Mater purissima, ora pro nobis

Mater castissima, ora pro nobis

Sancte Joannes Evangelista, ora pro nobis

Sancte Aloisi Gonzaga, ora pro nobis

Sancte Dominice Savio, ora pro nobis 

Sancte Joannes Baptista, ora pro nobis

Sancte Joannes Fisher, ora pro nobis

Sancte Thoma More, ora pro nobis 

A spiritu fornicatione, libera nos, Domine.

[1] Dementsprechend haben wir als Frontseite für dieses Essay ein Detail aus dem Isenheimer Altar von Matthäus Gruenewald gewählt, der einen androgynen Dämon darstellt, der eine Kirche stürmt.

[2]  In Verbindung damit stellen wir die intellektuelle Verlogenheit der Argumentation für den Ehebruch (wie oben analysiert) fest. Was kann eine Argumentation gegen das Naturrecht und den Glauben anderes sein? Solch eine Verlogenheit war ein Merkmal des Konzils (siehe das Buch über das Zweite Vatikanische Konzil von Professor de Mattei) aber das hier ist sicher das erste Beispiel in einem päpstlichen Dokument.

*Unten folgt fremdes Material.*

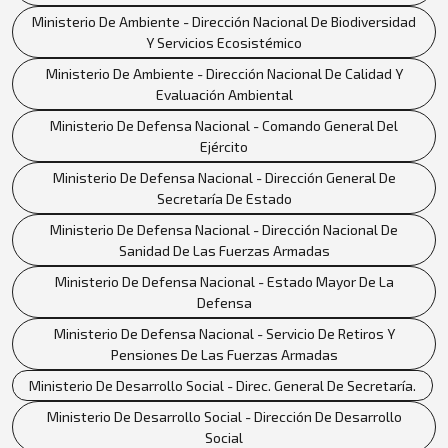
Ministerio De Ambiente - Dirección Nacional De Biodiversidad
Y Servicios Ecosistémico
Ministerio De Ambiente - Dirección Nacional De Calidad Y
Evaluación Ambiental
Ministerio De Defensa Nacional - Comando General Del
Ejército
Ministerio De Defensa Nacional - Dirección General De
Secretaría De Estado
Ministerio De Defensa Nacional - Dirección Nacional De
Sanidad De Las Fuerzas Armadas
Ministerio De Defensa Nacional - Estado Mayor De La
Defensa
Ministerio De Defensa Nacional - Servicio De Retiros Y
Pensiones De Las Fuerzas Armadas
Ministerio De Desarrollo Social - Direc. General De Secretaría.
Ministerio De Desarrollo Social - Dirección De Desarrollo
Social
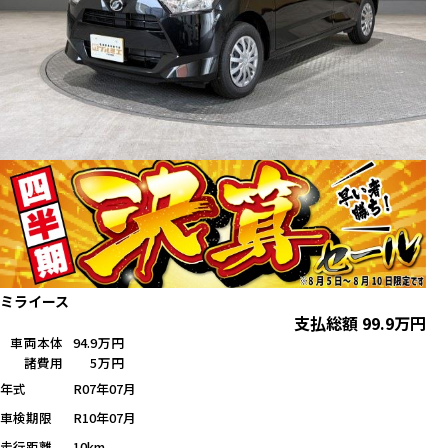
ミライース
支払総額
99.9
万円
車両本体
94.9万円
諸費用
5万円
年式
R07年07月
車検期限
R10年07月
走行距離
10km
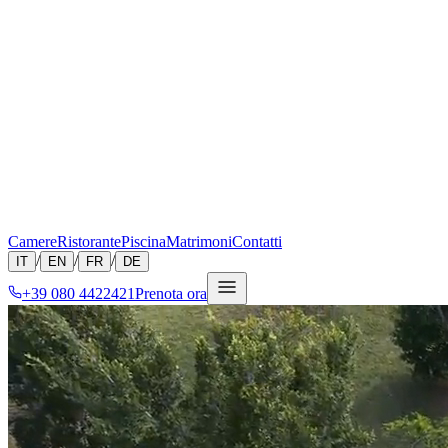
Camere
Ristorante
Piscina
Matrimoni
Contatti
/
/
/
IT
EN
FR
DE
+39 080 4422421
Prenota ora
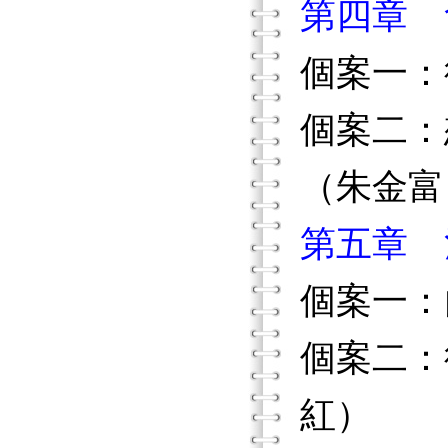
第四章 
個案一：
個案二：
（朱金富
第五章 
個案一：
個案二：
紅）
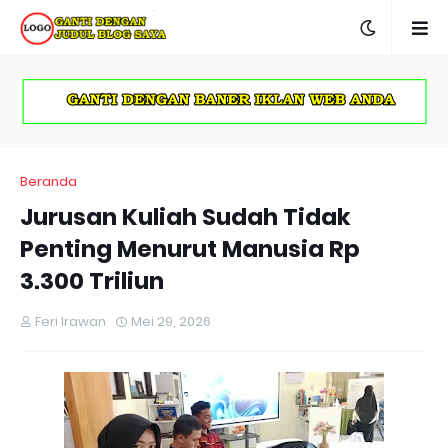
Beranda
Jurusan Kuliah Sudah Tidak
Penting Menurut Manusia Rp
3.300 Triliun
Feri Irawan
Mei 29, 2026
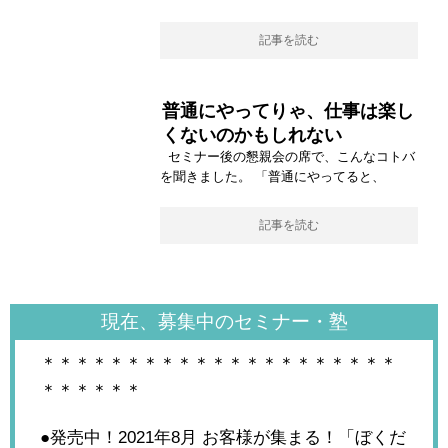
記事を読む
普通にやってりゃ、仕事は楽し
くないのかもしれない
セミナー後の懇親会の席で、こんなコトバ
を聞きました。 「普通にやってると、
記事を読む
現在、募集中のセミナー・塾
＊＊＊＊＊＊＊＊＊＊＊＊＊＊＊＊＊＊＊＊＊
＊＊＊＊＊＊
●発売中！2021年8月
お客様が集まる！「ぼくだ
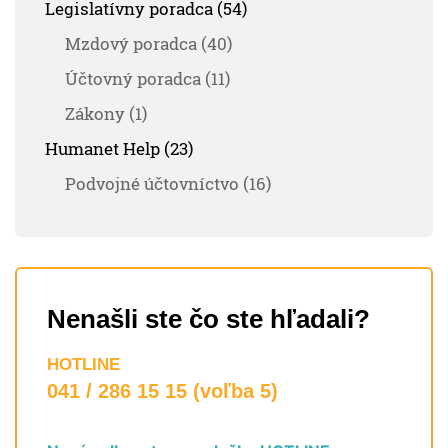
Legislatívny poradca (54)
Mzdový poradca (40)
Účtovný poradca (11)
Zákony (1)
Humanet Help (23)
Podvojné účtovníctvo (16)
Nenašli ste čo ste hľadali?
HOTLINE
041 / 286 15 15 (voľba 5)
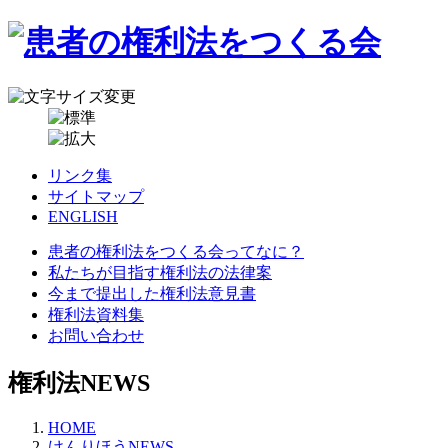
リンク集
サイトマップ
ENGLISH
患者の権利法をつくる会ってなに？
私たちが目指す権利法の法律案
今まで提出した権利法意見書
権利法資料集
お問い合わせ
権利法NEWS
HOME
けんりほうNEWS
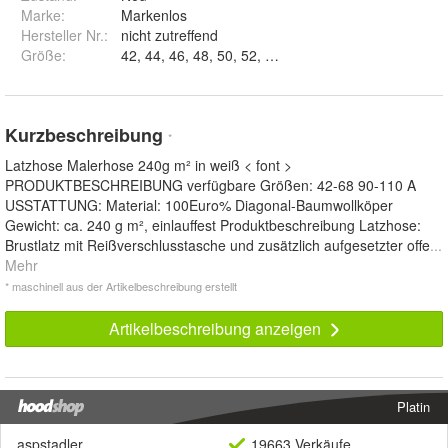
Marke:
Markenlos
Hersteller Nr.:
nicht zutreffend
Größe
:
Kurzbeschreibung
*
Latzhose Malerhose 240g m² in weiß < font >
PRODUKTBESCHREIBUNG verfügbare Größen: 42-68 90-110 A
USSTATTUNG: Material: 100Euro% Diagonal-Baumwollköper
Gewicht: ca. 240 g m², einlauffest Produktbeschreibung Latzhose:
Brustlatz mit Reißverschlusstasche und zusätzlich aufgesetzter offe
...
Mehr
* maschinell aus der Artikelbeschreibung erstellt
Artikelbeschreibung anzeigen
Platin
aspstadler
19663 Verkäufe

[3] wenn auch in das theologische Problem eingeschlossen, siehe oben.

[4] Obwohl zweifelhaft im Falle von Papst Franziskus, siehe den nächsten Abschnitt.

[5] Papst Franziskus zögert nicht, mit großer Lässigkeit öffentlich von Perversionen in diesem Bereich zu sprechen

[6] Es scheint, dass die jüngsten vatikanischen Dokumente über das geweihte Leben dazu neigen, weiter zu seiner „Wertminderung“ beizutragen

[7] Lasst sie über die Schmerzen meditieren, die sie für sich selbst ansammeln, entweder im Fegefeuer, in dem eine strenge und gründliche Wiedergutmachung selbst für ein einziges Kreuzzeichen, welches ohne Ehrfurcht gemacht wurde, erzwungen wird, oder in den tiefsten Abgründen der Hölle, die für den verdammten Klerus reserviert sind. Oder falls sie kein Erbarnmen mit ihren eigenen Seelen haben, lasst sie wenigstens Mitleid mit den Opfer-Seelen bekommen,  die ihr Leben zur Sühne für die Sünden des Klerus angeboten haben.